* Exercise description *
Set down exactly the lines below, starting at the one that contains "<span>Web Last Gallery</span>" and ending at the one that contains "Count Date Period", with both of those lines included and nothing else.

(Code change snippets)

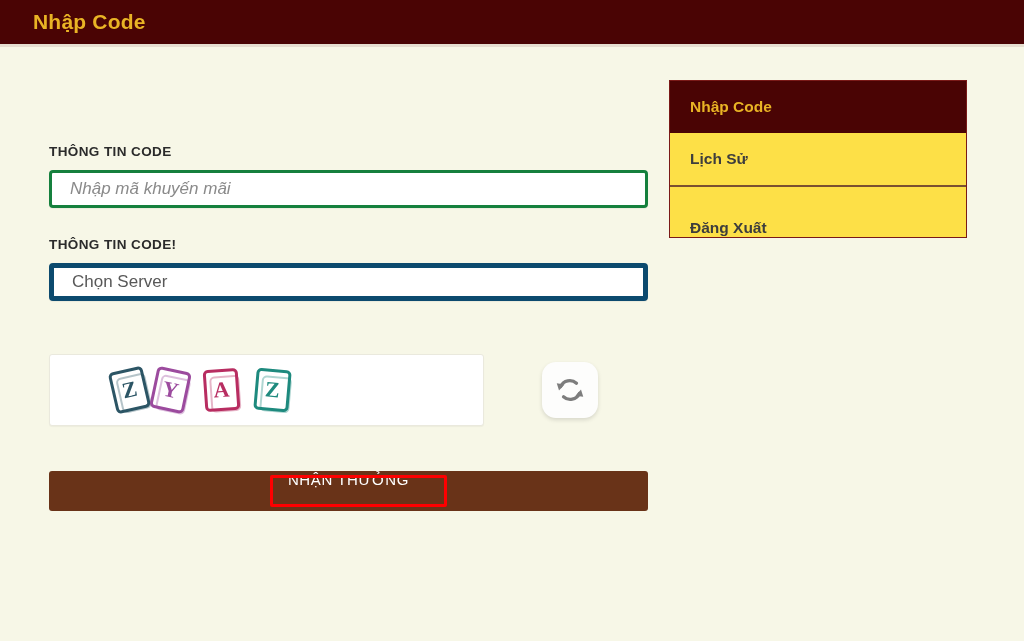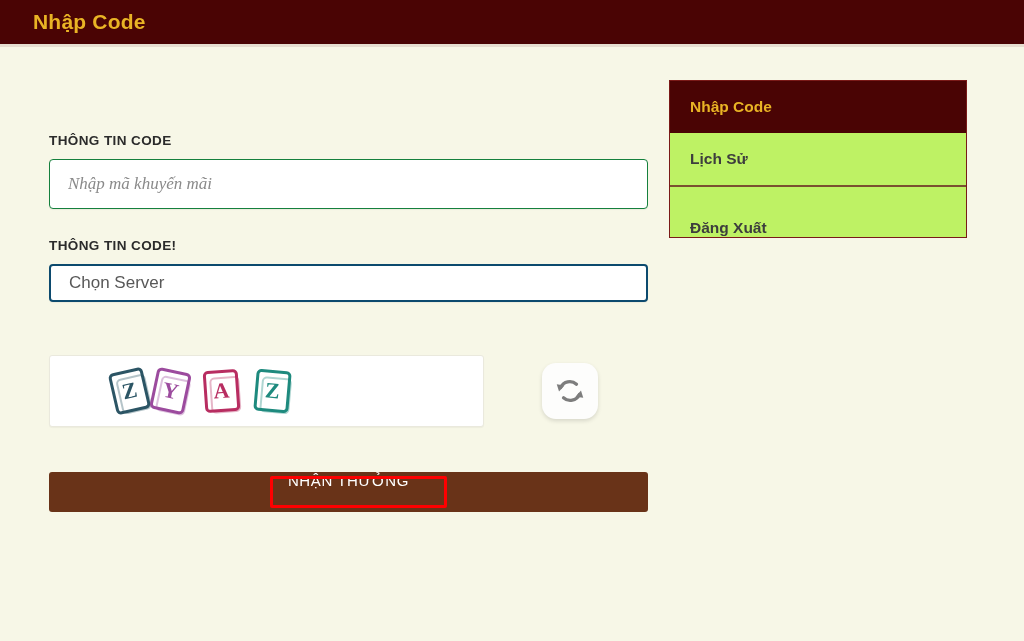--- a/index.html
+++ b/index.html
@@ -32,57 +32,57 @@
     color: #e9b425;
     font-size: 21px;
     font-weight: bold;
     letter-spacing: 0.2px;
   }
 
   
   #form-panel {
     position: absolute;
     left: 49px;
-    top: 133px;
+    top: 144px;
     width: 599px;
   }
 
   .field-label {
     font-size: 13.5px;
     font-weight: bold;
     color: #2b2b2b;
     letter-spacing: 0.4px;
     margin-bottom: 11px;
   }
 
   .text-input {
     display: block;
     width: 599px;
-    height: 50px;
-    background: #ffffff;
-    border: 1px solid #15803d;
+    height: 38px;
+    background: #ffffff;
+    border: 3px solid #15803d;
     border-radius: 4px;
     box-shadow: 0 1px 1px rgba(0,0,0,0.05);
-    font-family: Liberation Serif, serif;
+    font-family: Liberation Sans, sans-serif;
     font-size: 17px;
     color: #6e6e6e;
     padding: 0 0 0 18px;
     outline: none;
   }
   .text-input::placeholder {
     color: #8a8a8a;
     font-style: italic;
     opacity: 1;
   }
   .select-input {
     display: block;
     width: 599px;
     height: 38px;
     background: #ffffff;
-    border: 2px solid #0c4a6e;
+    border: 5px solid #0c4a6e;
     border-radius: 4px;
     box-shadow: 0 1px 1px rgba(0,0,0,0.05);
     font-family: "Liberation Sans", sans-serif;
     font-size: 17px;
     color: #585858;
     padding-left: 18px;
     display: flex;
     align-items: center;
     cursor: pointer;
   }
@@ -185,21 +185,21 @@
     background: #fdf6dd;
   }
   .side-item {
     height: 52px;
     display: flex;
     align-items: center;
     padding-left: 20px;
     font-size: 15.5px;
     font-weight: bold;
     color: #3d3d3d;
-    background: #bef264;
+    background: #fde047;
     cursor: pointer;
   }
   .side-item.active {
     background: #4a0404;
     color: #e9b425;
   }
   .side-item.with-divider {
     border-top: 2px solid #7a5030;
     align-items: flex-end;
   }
...
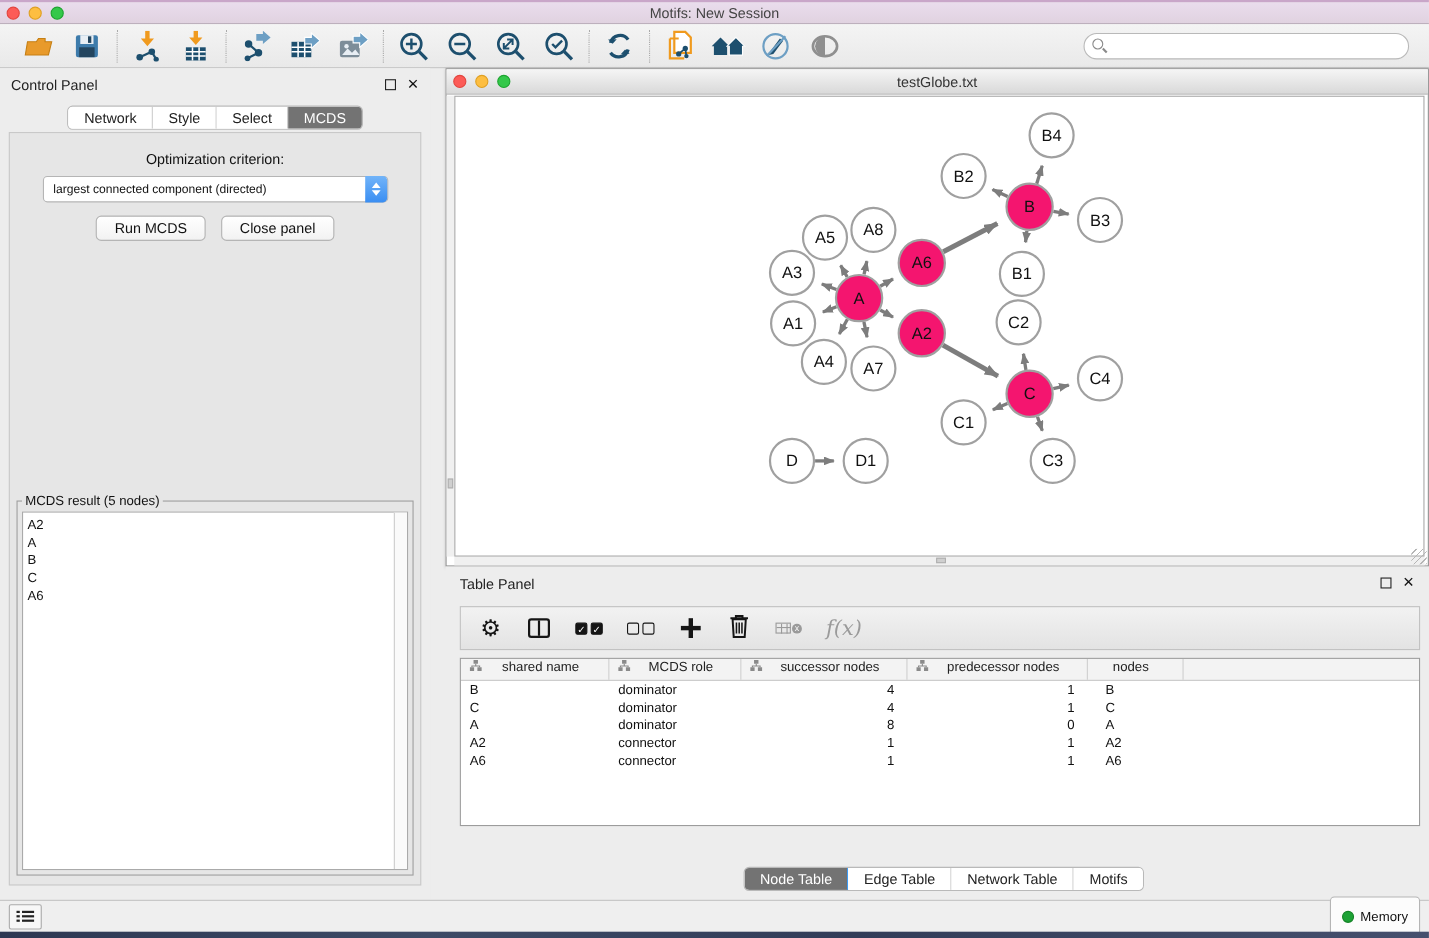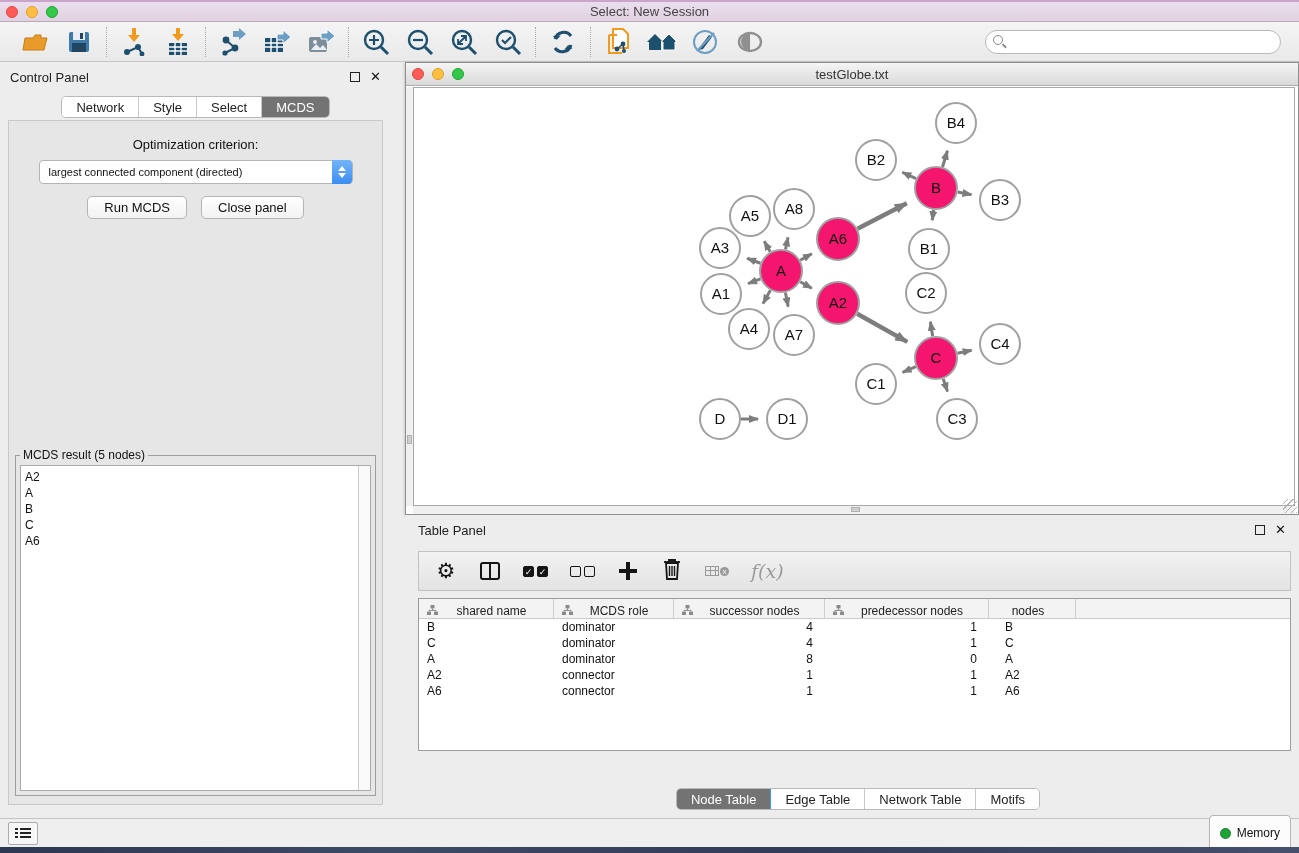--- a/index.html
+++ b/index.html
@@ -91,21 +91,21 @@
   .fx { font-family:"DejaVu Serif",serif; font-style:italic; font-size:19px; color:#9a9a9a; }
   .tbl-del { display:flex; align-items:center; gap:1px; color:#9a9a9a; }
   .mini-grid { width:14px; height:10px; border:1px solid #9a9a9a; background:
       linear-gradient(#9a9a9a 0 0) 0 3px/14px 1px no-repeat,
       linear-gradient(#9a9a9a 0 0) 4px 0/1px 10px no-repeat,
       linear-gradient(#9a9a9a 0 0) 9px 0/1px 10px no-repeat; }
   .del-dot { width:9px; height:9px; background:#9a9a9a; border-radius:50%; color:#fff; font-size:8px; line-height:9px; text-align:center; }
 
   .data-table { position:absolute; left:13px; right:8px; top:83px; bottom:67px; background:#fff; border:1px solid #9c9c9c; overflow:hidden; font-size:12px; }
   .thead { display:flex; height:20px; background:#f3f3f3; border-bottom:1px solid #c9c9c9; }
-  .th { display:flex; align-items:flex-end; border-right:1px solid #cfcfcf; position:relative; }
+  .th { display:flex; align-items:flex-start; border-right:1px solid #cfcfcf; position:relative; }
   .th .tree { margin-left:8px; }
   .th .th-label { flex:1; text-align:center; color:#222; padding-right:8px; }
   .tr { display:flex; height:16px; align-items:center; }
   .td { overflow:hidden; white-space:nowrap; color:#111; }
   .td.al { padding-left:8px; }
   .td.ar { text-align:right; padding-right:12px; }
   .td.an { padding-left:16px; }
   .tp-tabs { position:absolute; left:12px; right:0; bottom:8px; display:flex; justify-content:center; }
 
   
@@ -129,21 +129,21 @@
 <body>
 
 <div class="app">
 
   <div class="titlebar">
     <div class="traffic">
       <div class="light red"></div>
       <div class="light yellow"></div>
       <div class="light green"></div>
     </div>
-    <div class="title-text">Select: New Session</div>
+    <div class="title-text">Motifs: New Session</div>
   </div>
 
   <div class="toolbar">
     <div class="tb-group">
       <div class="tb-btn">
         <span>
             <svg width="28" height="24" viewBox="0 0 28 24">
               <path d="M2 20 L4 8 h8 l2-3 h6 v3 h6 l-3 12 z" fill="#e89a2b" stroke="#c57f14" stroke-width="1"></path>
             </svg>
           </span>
...
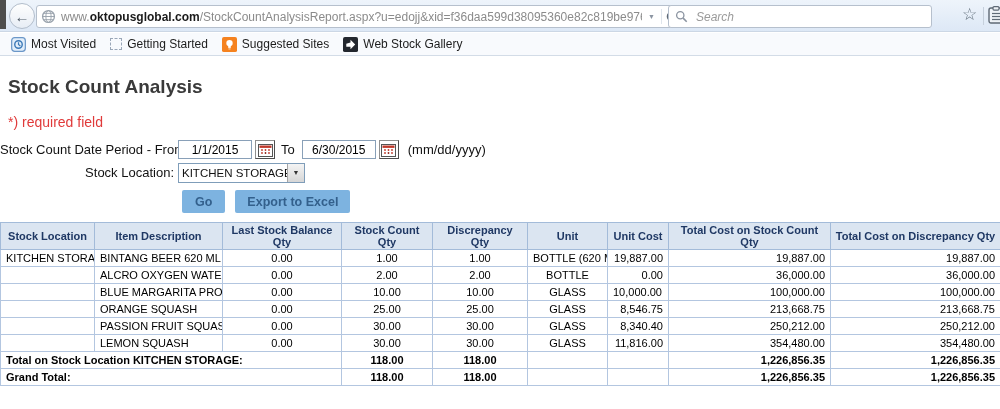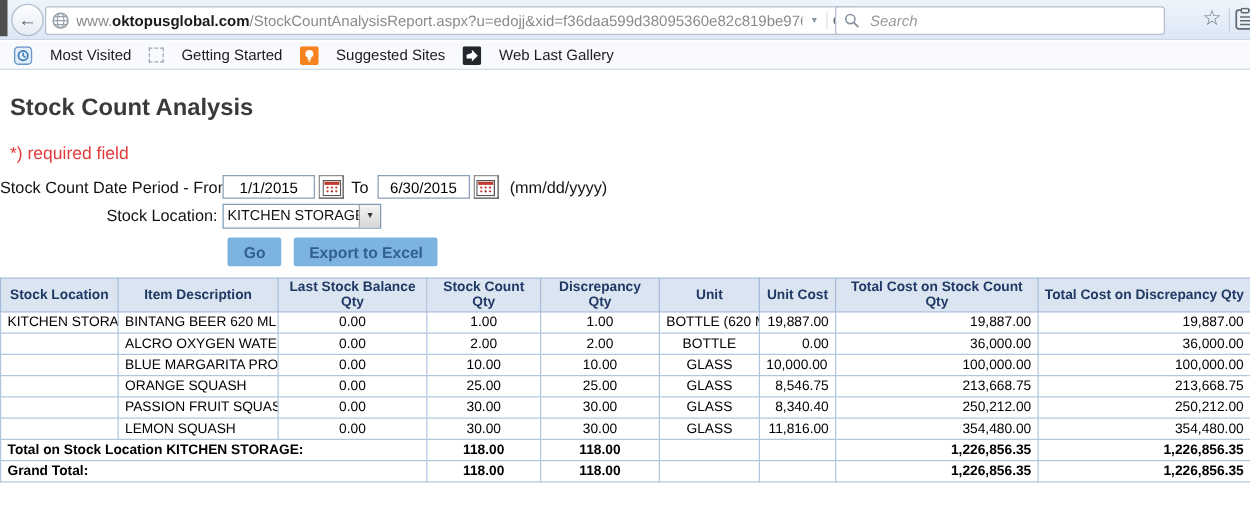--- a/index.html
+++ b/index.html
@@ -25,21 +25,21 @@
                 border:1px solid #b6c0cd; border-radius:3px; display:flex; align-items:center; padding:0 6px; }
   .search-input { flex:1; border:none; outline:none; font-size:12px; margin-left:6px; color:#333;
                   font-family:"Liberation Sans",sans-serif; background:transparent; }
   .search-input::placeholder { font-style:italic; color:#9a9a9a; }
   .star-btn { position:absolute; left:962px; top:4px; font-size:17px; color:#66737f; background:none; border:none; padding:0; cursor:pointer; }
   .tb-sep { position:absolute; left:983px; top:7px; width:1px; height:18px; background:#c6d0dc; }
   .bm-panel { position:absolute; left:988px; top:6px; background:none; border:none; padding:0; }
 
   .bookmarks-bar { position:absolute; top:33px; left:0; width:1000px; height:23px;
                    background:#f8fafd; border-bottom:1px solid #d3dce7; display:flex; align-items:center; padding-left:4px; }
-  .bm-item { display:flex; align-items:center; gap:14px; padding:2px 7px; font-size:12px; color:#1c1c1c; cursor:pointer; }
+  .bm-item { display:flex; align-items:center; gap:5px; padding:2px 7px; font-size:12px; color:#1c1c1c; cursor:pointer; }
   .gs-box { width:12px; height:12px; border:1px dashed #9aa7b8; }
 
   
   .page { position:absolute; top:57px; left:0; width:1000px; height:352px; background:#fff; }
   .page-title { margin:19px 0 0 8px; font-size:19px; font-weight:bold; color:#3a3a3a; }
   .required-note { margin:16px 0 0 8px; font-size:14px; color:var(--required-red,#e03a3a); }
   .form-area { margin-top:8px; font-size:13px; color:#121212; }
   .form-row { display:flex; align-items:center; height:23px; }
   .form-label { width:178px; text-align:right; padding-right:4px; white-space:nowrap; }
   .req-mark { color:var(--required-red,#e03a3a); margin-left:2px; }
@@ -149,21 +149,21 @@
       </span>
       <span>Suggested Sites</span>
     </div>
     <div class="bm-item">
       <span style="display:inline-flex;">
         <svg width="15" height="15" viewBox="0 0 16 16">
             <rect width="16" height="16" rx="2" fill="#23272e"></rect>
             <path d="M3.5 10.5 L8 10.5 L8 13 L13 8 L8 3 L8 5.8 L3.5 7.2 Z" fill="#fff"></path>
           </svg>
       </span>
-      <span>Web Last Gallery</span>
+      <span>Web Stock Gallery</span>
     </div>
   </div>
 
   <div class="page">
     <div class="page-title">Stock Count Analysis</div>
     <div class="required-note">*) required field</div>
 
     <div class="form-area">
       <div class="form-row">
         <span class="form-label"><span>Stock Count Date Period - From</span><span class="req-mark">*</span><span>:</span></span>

* Answer section *
-      <span>Web Last Gallery</span>
+      <span>Web Stock Gallery</span>
     </div>
   </div>
 
   <div class="page">
     <div class="page-title">Stock Count Analysis</div>
     <div class="required-note">*) required field</div>
 
     <div class="form-area">
       <div class="form-row">
         <span class="form-label"><span>Stock Count Date Period - From</span><span class="req-mark">*</span><span>:</span></span>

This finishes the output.